RTTNews - A top Obama administration official told lawmakers Friday that the foundation for a safer and more stable financial system must be laid down to prevent a future financial collapse.
Speaking before the United States House of Representatives Agriculture and Financial Services Committees, U.S. Treasury Secretary Timothy Geithner said that critical shock absorbers were inadequate in withstanding last year's global recession.
Geithner went on to discuss financial reforms proposed by the Obama Administration in June, focusing particularly of regulation of the over-the-counter derivatives market, which was the central topic of focus at the hearing.
In prepared remarks, Geithner stressed establishing a comprehensive framework of oversight for the OTC derivative markets is crucial to laying the foundation for a safer, more stable financial system.
Geithner cited the growth of the over-the-counter derivative markets and their lack of transparency as a main contributor to the financial crisis, as they too easily allowed risk to be managed and transferred and led investors to take on larger amounts of risk than was prudent.
The secretary then highlighted the Obama Administration's objectives in regulating the OTC markets.
The plan will provide for strong regulation and transparency for all OTC derivatives, regardless of the reference asset, and regardless of whether the derivative is customized or standardized, Geithner said.

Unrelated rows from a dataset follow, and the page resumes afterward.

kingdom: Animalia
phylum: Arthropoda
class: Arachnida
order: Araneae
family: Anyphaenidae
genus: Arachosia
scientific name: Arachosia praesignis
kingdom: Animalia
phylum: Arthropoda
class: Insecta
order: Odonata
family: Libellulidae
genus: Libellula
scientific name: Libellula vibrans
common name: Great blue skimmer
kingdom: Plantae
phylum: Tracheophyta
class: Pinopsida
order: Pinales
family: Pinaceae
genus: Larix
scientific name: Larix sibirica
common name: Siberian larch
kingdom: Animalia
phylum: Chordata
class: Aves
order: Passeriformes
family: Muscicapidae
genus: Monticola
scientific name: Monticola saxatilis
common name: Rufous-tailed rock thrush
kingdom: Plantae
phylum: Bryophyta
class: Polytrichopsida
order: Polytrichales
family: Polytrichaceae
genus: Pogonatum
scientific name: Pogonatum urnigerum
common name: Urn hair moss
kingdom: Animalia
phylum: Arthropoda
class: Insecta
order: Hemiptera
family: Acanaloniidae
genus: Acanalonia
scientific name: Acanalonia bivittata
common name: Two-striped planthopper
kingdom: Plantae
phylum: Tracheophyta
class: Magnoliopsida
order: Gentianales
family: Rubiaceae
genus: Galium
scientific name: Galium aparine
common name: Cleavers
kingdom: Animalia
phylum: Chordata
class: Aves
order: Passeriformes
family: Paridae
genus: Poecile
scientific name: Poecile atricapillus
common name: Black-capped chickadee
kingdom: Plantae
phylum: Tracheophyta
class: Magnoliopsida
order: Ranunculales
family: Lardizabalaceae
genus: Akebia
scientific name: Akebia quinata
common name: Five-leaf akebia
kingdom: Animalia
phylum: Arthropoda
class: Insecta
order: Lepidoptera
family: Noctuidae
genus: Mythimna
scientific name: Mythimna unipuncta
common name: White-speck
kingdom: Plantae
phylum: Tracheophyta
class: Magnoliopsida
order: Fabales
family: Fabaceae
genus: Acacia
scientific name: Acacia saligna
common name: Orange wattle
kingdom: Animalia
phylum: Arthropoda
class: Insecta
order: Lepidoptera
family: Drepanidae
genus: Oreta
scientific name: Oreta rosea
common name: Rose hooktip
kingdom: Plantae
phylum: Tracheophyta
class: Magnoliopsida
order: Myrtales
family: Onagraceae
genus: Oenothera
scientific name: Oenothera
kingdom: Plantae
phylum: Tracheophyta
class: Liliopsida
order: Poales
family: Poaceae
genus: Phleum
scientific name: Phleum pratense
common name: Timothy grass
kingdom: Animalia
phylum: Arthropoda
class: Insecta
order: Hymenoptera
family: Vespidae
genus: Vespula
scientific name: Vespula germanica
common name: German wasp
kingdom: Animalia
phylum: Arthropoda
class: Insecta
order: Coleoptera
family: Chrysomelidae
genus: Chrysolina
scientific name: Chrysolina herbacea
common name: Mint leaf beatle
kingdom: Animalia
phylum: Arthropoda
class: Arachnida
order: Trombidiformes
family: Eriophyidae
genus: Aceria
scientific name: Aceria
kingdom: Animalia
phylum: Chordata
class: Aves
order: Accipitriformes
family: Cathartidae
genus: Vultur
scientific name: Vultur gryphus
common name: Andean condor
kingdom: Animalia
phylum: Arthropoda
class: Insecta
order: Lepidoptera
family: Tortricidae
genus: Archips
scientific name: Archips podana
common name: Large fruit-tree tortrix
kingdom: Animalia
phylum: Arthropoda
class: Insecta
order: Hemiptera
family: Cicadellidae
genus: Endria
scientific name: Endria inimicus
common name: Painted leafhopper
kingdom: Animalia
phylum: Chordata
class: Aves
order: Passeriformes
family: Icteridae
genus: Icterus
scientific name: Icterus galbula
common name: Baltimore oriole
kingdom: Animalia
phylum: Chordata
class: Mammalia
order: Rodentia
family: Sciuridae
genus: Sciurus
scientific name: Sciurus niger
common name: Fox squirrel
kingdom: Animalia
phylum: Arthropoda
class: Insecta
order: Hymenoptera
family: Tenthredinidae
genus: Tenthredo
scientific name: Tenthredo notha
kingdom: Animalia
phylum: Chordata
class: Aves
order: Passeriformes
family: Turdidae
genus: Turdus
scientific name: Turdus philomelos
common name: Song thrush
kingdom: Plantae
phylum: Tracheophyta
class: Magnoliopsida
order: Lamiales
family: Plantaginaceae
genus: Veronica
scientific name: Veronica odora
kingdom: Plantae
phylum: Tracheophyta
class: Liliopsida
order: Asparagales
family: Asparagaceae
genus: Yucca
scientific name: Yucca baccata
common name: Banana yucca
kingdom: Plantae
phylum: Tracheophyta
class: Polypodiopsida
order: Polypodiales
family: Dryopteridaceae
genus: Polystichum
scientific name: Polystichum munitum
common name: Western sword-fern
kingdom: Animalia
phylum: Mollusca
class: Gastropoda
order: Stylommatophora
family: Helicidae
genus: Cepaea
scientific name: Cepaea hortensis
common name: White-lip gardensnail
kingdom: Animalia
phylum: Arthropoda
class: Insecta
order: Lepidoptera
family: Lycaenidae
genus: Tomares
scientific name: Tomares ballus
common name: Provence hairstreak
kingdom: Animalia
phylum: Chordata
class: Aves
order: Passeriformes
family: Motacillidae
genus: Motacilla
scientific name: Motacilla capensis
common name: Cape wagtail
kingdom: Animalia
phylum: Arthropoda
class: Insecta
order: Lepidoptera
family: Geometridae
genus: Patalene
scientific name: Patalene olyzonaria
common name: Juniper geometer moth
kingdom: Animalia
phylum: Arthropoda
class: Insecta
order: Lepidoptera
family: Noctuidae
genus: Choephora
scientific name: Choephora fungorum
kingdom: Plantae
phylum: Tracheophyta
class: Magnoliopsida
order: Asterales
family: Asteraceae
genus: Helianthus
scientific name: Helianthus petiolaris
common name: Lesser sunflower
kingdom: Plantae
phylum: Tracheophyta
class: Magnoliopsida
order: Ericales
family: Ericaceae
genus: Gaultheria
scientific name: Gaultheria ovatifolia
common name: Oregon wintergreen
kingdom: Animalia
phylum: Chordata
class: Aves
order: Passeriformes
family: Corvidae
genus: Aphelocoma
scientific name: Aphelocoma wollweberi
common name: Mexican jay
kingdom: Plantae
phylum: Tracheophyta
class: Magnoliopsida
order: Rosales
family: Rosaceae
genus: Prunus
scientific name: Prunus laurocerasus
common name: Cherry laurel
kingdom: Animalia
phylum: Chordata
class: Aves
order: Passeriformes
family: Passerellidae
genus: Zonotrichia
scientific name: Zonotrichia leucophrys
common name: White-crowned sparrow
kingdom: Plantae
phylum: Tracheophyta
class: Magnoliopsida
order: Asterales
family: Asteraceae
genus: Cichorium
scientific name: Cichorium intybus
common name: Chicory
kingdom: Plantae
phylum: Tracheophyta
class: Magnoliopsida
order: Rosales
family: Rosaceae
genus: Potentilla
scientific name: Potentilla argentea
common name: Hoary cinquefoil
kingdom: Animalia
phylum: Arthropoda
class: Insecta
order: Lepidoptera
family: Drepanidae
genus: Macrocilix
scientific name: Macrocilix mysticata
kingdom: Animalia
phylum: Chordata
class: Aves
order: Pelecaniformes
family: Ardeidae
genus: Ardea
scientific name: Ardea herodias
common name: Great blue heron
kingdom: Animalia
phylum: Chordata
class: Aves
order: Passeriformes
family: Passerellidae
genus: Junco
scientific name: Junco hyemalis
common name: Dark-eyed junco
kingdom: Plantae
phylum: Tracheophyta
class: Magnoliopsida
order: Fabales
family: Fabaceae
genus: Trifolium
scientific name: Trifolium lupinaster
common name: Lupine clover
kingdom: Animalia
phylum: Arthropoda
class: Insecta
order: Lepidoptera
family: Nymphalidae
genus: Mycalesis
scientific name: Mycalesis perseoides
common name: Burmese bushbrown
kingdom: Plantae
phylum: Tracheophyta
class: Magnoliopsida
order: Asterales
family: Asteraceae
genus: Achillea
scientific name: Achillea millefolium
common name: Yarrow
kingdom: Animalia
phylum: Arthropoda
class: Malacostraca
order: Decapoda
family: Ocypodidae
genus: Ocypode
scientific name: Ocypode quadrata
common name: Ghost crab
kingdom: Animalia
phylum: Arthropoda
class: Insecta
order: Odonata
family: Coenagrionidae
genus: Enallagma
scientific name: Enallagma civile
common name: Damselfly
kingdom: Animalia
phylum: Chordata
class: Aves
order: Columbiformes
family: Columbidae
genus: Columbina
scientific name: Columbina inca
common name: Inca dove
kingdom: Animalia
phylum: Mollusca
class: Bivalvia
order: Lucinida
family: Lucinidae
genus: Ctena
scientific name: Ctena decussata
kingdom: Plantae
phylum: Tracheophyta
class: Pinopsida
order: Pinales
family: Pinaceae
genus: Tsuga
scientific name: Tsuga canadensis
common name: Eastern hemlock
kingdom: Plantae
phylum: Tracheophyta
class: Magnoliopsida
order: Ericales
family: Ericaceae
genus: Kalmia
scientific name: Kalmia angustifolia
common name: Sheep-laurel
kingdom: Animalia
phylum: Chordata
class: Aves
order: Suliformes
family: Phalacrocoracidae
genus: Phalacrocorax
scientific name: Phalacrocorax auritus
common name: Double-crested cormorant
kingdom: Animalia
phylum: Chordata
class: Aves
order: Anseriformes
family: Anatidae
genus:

In addition, our plan will provide for strong supervision and regulation of all OTC derivative dealers and other major participants in the OTC derivative markets.
Geithner said that the administration would require that standardized derivative contracts be cleared through well regulated central counterparties and executed on regulated exchanges or electronic trade execution systems.
Central clearing of standardized OTC derivatives will reduce risks to those on both sides of a derivative contract and make the market more stable, he said.
Geithner also said that the administration would encourage greater use of standardized OTC derivatives to allow migration of the derivatives into central clearinghouses.
Taking steps to make the OTC derivative markets fully transparent were also strongly recommended. Geithner said that regulators will have confidential access to transactions of individual market participants, and that the public will have access to aggregated data on open positions and trading volumes.
These reforms will bring OTC derivative trading into the open so that regulators and market participants have clear visibility into the market and a greater ability to assess risks in the market, he said.
Geithner said that these recommendations, along with others, will help make the derivative markets more efficient and transparent and prevent market manipulation and abuses, and move toward better protecting the nation's economy.
Our plan will help prevent the OTC derivative markets from threatening the stability of the overall financial system, he said.